Alternatively, if you're connecting to a special region for which standard pattern matching does not work, or if you need a specific credentials provider, you can specify advanced websocket configuration options.

    // sourcing credentials from the Cognito service in this example
    let cognitoConfig: CognitoCredentialsProviderConfig = {
        endpoint: "<cognito endpoint to query credentials from>",
        identity: "<cognito identity to query credentials relative to>"
    };

    let overrideProvider: CredentialsProvider = AwsCredentialsProvider.newCognito(cognitoConfig);

    let wsConfig : WebsocketSigv4Config = {
        credentialsProvider: overrideProvider,
        region: "<special case region>"
    };

    let builder = AwsIotMqtt5ClientConfigBuilder.newWebsocketMqttBuilderWithSigv4Auth(
        "<account-specific endpoint>",
        wsConfig
    );
    // other builder configuration
    // ...
    let client : Mqtt5Client = new Mqtt5Client(builder.build());

Direct MQTT with Custom Authentication

AWS IoT Core Custom Authentication allows you to use a lambda to gate access to IoT Core resources. For this authentication method, you must supply an additional configuration structure containing fields relevant to AWS IoT Core Custom Authentication.
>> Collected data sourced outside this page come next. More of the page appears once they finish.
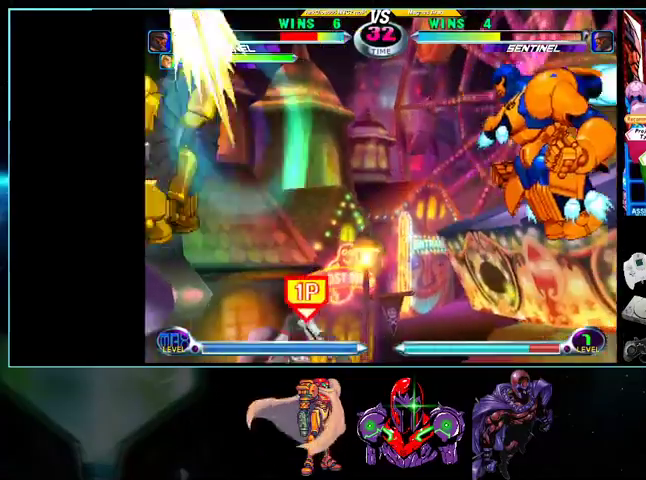
{"buttons": ["DPAD_LEFT"], "events": [[433, "DPAD_DOWN", "down"], [500, "DPAD_DOWN", "up"]]}
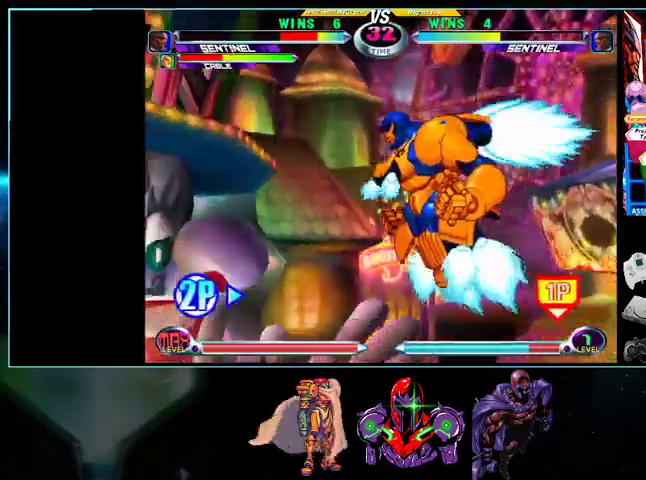
{"buttons": ["DPAD_LEFT"], "events": [[400, "X", "down"], [400, "Y", "down"], [500, "X", "up"], [500, "Y", "up"]]}
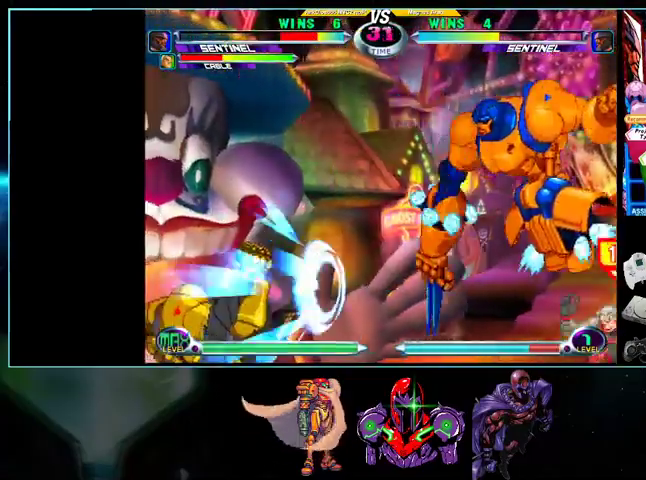
{"buttons": [], "events": [[100, "DPAD_LEFT", "up"], [100, "DPAD_RIGHT", "down"], [200, "DPAD_DOWN", "down"], [200, "DPAD_RIGHT", "up"], [267, "DPAD_DOWN", "up"], [267, "DPAD_RIGHT", "down"], [333, "Y", "down"], [400, "DPAD_RIGHT", "up"], [400, "Y", "up"]]}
If your custom authenticator does not use signing, you don't specify anything related to the token signature:

    let customAuthConfig : MqttConnectCustomAuthConfig = {
        authorizerName: "<Name of your custom authorizer>",
        username: "<Value of the username field that should be passed to the authorizer's lambda>",
        password: <Binary data value of the password field to be passed to the authorizer lambda>
    };
    let builder = AwsIotMqtt5ClientConfigBuilder.newDirectMqttBuilderWithCustomAuth(
        "<account-specific endpoint>",
        customAuthConfig
    );
    let client : Mqtt5Client = new mqtt5.Mqtt5Client(builder.build());

If your custom authorizer uses signing, you must specify the three signed token properties as well. The token signature must be the URI-encoding of the base64 encoding of the digital signature of the token value via the private key associated with the public key that was registered with the custom authorizer. It is your responsibility to URI-encode the token signature.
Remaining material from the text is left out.